According to some statistics approximately 20% of the hospitals participating in clinical trials in US and Western Europe fail to recruit any patients. This may not sound as a significant number but in reality setting up clinical trials at hospitals, which are not able to recruit costs millions to the pharma industry. But pharmaceutical companies are not the only ones that lose in such cases. Hospitals also lose from clinical trials that fail to recruit because they have invested lots of time and resources in set up process and pre-screening activities. Their patients do not benefit from clinical trials that are not applicable for their conditions.
Why is this happening?
Part of the response to this question is some of the myths among physicians involved in clinical trials.
1. Only top specialists can conduct clinical trials.
Majority of the young physicians are under the impression that only leading consultants can run trials and they do not even try to get involved. In reality there are lots of young physicians who have interest in research and if they have the proper support, they will be able to bring new therapies to the patients.
2. I have to promise to recruit lots of patients; otherwise my hospital will not be selected for the study.
Unfortunately this could be quite damaging for the reputation of a new physician who starts in clinical trials. Promising high recruitment without the ability to deliver is causing frustration to sponsors. Sponsors are not aware with your patients’ population and they expect the physician to give them insight on the situation and help them identify what recruitment to expect. Always try to be realistic about recruitment figures. If the physicians often give promises to recruit lots of patients and consistently do not meet the target, they risk not to be selected for any clinical trials in the future.

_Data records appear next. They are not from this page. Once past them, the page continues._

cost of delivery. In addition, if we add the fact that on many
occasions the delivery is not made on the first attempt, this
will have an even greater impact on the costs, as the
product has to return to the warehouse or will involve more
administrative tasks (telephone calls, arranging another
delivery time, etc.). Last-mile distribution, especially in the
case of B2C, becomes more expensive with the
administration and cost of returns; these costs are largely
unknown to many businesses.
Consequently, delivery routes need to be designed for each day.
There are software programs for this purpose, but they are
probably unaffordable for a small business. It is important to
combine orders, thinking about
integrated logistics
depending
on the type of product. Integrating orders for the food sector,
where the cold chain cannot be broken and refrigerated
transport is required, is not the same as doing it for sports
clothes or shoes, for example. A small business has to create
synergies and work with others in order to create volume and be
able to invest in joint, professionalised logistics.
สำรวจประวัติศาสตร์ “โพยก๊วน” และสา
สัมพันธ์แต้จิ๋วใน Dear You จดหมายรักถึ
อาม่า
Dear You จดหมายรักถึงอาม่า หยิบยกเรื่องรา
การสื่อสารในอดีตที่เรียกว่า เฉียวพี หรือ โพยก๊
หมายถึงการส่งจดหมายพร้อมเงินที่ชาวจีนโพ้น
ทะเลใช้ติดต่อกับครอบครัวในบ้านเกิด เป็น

3. Sponsor expects me to recruit 10 patients, so I have to agree with this; otherwise my hospital will not be selected.
Sponsors always have some targets in advance, however they expect the physician to give them realistic figures on how many patients could be potentially suitable for the clinical trial. Based on the provided figures, sponsors adjust their country targets and plan the whole study ahead. Giving them what you think they want to hear will affect not just the timeline of the clinical trial, but also the timeline of the product that will be released on the market.
4. I have to participate in the clinical trial even if I know I won`t be able to recruit any patients, because otherwise I will jeopardize my relationship with the sponsor.

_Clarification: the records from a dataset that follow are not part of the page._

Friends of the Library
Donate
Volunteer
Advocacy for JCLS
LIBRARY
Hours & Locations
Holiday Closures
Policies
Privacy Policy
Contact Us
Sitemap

Promising to recruit patients and not been able to do so could be much more damaging to the physician reputation. Sponsors do not need hospitals that are not able to recruit because this costs them lots of money and resources. They would prefer to have few hospitals that will recruit instead of thousands not recruiting hospitals.

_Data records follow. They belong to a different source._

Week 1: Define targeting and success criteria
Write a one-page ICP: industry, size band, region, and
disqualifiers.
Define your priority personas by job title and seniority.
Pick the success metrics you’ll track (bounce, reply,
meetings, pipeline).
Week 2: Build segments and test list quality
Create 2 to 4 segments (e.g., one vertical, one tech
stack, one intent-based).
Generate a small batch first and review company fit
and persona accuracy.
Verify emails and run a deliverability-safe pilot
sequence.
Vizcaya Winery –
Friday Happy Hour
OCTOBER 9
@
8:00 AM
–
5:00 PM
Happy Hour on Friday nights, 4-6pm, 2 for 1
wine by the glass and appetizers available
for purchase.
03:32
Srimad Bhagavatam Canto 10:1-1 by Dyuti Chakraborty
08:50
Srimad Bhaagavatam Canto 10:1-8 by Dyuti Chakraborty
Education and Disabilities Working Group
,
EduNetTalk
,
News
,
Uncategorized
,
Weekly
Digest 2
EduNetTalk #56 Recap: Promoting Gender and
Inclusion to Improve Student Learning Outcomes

5. I know that we do not have patients for the clinical trial but I prefer to keep the trial open at my hospital; otherwise I can jeopardize my relationship with the sponsor.
Unfortunately this is very common issue and often physicians do not realize that this strategy costs lots of time, money and resources not only to the sponsor but also to the hospital. If the team is not able to identify suitable patients for the trial in 4 months, it is highly unlikely they will be able to do so in the next 2 years. Instead of keeping not recruiting trials, make an attempt to analyze the situation and provide honest feedback to the sponsor. Focus your time, energy and resources on clinical trials that will be beneficial to your patients.
6. All clinical trials are beneficial for the patients and hospital. They are great source of funding.
If the hospital dose not have the patient population required for the clinical trial, the study will not be beneficial for your patients and your hospital. Clinical team will invest time and resources with minimal patient benefit and financial return.
Author: Olga Peycheva
Olga is a clinical research professional who has been working in clinical research since 2005. She has extensive experience in clinical research in Eastern and Western Europe.